I have tried comment the line model_args, data_args, training_args = parser.parse_args_into_dataclasses() and no errors occurs.

In the DeepSpeed config file, I have set :

    "train_batch_size": "auto",
    "train_micro_batch_size_per_gpu": 4,

I think there might be some parameters that conflict with each other, which leads to the problem.

Actually, I don't know whether or not this is a trl-related problem.

Hope someone can help me.

Expected behavior

No error occurs and everything works fine.

Checklist

coder109 commented 3 days ago

It is OK if you parse the parameters after loading DDPOTrainer(). But I'd like to know what causes these two unrelated functions to affect each other.
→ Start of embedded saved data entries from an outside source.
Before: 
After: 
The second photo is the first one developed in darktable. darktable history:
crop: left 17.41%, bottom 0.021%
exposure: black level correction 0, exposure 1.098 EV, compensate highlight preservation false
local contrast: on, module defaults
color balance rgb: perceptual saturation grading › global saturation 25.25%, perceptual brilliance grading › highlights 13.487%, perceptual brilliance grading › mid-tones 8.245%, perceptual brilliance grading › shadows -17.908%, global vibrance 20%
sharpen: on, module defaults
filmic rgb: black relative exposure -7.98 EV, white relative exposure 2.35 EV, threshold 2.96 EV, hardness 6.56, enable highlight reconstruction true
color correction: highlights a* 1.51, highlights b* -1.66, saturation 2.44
coder109 commented 3 days ago

I PROBABLY know the cause. If you have encountered with the same problem, please modify the source code of DDPOTrainer() like this:

        self.accelerator = Accelerator(
            log_with=self.config.log_with,
            mixed_precision=self.config.mixed_precision,
            project_config=accelerator_project_config,
            # we always accumulate gradients across timesteps; we want config.train.gradient_accumulation_steps to be the
            # number of *samples* we accumulate across, so we need to multiply by the number of training timesteps to get
            # the total number of optimizer steps to accumulate across.
            gradient_accumulation_steps=self.config.train_gradient_accumulation_steps * self.num_train_timesteps,
            **self.config.accelerator_kwargs,
        )

        # Accelerate MOD BEGIN
        self.accelerator.state.deepspeed_plugin.deepspeed_config['train_micro_batch_size_per_gpu'] = 4
        # Accelerate MOD END

It seems that DDPOTrainer() cannot properly load DeepSpeed config from external json files.